Aus der Seite gewonnene Textdaten:
• • • • •

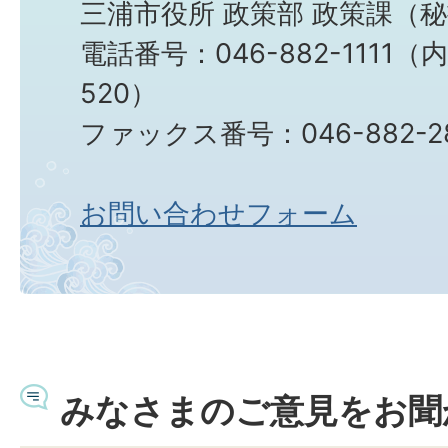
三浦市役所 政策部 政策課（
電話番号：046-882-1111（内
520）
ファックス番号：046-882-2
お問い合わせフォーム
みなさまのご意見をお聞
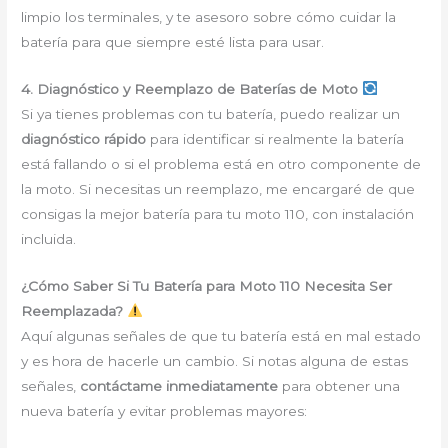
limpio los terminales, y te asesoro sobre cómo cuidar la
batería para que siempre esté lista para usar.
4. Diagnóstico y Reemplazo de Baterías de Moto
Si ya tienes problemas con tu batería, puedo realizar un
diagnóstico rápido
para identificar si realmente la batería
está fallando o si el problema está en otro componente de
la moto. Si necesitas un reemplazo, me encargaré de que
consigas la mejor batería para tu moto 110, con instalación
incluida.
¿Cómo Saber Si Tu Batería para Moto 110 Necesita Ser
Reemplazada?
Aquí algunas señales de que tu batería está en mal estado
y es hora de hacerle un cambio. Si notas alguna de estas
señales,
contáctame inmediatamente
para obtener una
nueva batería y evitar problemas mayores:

• • • • •

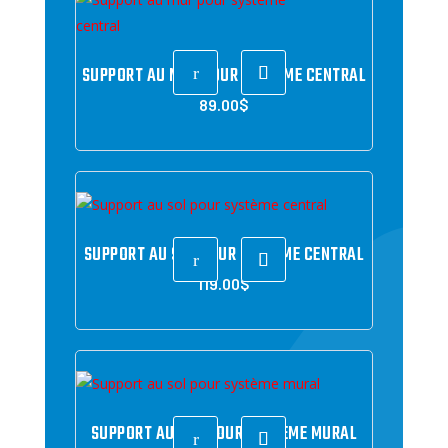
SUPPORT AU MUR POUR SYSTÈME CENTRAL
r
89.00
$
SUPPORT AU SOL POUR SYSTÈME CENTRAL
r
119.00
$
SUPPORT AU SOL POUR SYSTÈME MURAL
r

• • • • •

## Was verlangt ist
Gib die Zeilen oben von der Zeile mit „三浦市役所 政策部 政策課（“ bis einschließlich der Zeile mit „みなさまのご意見をお聞“ als JSON-Liste von Strings wieder. Jede Zeile wird ein String, Leerzeilen entfallen.

## Antwortfeld
[
  "三浦市役所 政策部 政策課（",
  "電話番号：046-882-1111（内",
  "520）",
  "ファックス番号：046-882-2",
  "お問い合わせフォーム",
  "みなさまのご意見をお聞"
]